Another of Peru’s main copper producers, Hudbay Minerals (TSX: HBM), also highlighted technological advances that have been implemented to optimize its operations. Javier Del Río, Hudbay’s VP business unit South America, explained that to optimize production, you need to know in real time the specific characteristics of the ore that is going through your processing plant so the operator can provide the best metallurgical response possible.
“Right now, we are taking advantage of the US$4/lb+ copper price to invest in capital initiatives focused on the optimization of all the processes from the pit to the port,” he said, giving the example of particle size sensors that send data in real-time to optimize the processing plant throughout the Expert System. “We are also looking to automate our drill rigs so they can be operated remotely, and reinforcing our digital infrastructure with an LTE network, including at Pampacancha.”

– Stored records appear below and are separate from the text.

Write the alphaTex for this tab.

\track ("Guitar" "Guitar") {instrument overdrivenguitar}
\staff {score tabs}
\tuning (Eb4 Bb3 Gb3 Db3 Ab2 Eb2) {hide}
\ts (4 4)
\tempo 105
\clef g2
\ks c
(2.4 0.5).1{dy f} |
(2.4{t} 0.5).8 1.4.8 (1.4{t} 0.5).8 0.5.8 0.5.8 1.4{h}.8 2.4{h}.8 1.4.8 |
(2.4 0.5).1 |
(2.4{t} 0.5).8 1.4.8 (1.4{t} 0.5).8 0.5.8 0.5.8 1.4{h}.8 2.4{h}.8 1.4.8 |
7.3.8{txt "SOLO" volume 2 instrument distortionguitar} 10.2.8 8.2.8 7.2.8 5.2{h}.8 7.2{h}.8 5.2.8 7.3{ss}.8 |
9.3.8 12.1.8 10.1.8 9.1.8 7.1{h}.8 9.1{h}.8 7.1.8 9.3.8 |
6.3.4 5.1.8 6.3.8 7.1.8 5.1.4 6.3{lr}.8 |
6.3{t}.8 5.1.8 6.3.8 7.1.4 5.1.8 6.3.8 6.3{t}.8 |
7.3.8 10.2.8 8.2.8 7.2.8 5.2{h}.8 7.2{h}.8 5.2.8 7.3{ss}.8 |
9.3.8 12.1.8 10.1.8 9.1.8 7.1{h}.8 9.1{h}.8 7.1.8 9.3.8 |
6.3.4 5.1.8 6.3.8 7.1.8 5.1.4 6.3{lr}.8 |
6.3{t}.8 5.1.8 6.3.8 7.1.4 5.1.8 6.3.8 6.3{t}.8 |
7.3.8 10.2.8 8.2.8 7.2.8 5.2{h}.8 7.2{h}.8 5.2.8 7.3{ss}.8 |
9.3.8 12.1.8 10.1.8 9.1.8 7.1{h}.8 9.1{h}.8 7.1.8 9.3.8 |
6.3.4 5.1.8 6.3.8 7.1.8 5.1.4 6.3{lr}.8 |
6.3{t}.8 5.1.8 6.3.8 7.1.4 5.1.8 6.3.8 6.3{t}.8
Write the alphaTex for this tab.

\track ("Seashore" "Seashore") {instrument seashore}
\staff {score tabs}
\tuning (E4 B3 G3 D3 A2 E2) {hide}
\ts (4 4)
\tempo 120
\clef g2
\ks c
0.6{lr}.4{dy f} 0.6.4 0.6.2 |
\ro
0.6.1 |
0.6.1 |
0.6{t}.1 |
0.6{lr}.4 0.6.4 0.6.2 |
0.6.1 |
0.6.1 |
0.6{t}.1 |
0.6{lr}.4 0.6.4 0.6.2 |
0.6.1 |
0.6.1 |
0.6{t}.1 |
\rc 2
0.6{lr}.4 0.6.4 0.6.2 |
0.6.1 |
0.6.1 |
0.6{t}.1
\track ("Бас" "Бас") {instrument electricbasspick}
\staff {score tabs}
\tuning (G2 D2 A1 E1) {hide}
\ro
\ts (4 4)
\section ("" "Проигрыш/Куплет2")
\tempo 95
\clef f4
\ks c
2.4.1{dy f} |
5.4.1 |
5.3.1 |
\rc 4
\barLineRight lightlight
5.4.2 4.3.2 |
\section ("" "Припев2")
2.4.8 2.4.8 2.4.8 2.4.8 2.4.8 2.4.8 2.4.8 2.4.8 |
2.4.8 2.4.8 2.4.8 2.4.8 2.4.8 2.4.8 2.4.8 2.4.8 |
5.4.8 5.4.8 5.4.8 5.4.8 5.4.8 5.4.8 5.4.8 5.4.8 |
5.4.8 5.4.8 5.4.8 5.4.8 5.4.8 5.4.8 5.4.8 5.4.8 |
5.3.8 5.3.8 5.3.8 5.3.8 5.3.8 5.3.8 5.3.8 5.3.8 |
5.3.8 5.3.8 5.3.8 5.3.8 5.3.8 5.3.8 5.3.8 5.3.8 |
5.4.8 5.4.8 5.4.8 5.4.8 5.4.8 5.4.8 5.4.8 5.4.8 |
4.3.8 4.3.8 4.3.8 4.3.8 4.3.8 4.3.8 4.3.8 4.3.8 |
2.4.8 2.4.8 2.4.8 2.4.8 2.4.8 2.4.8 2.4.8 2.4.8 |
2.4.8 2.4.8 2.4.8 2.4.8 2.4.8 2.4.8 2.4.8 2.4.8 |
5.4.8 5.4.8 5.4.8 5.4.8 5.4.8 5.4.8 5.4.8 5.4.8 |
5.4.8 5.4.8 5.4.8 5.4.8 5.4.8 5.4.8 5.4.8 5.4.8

Hudbay completed the pre-stripping phase at its Pampacancha satellite deposit in 2021, and expects to achieve full production at Pampacancha by the end of Q2, revealed Del Rio, but commented that the real benefits of the operation will be felt in 2023/24. “This deposit will overcome the declining head grade at Constancia and compensate the hardness of the Constancia rock. Pampacancha has 40 million tonnes of reserves at 0.60% Cu, which will be blended with the Constancia production resulting in an average grade of 0.40% to 0.45% Cu for our operation, so it will contribute considerably."
One of Peru’s private copper producers, Southern Peaks Mining (SPM), is in the process of expanding its Condestable mine in the Cañete province. The staged expansion of Condestable will initially increase throughput from 7,000 mt/d to 8,400 mt/d, with construction for this stage due to be finished in Q3 2021, revealed Adolfo Vera, SPM’s president and CEO. Vera noted that this will result in a 20% increase in copper production from the mine, before adding that the following stage will be to increase throughput to 12,000 mt/d after SPM has prepared a new EIA and obtained the necessary permits.
On the subject of the surging copper price, Vera mentioned that the context gives SPM a robust case for expansion. “This will bring about cheaper capital for brownfield copper projects, and has also stimulated M&A interest,” he said.
Although Vera stated that an IPO is not a short-term priority for SPM, he admitted that listing is on the cards in the not so distant future. Summarizing where he would like to see the company in 2022, Vera added: “I would like to see Ariana back in construction, Condestable’s first expansion fully completed, and the permitting process underway for the second stage of the expansion. In an ideal world, I would also like at least one more asset in the SPM portfolio.”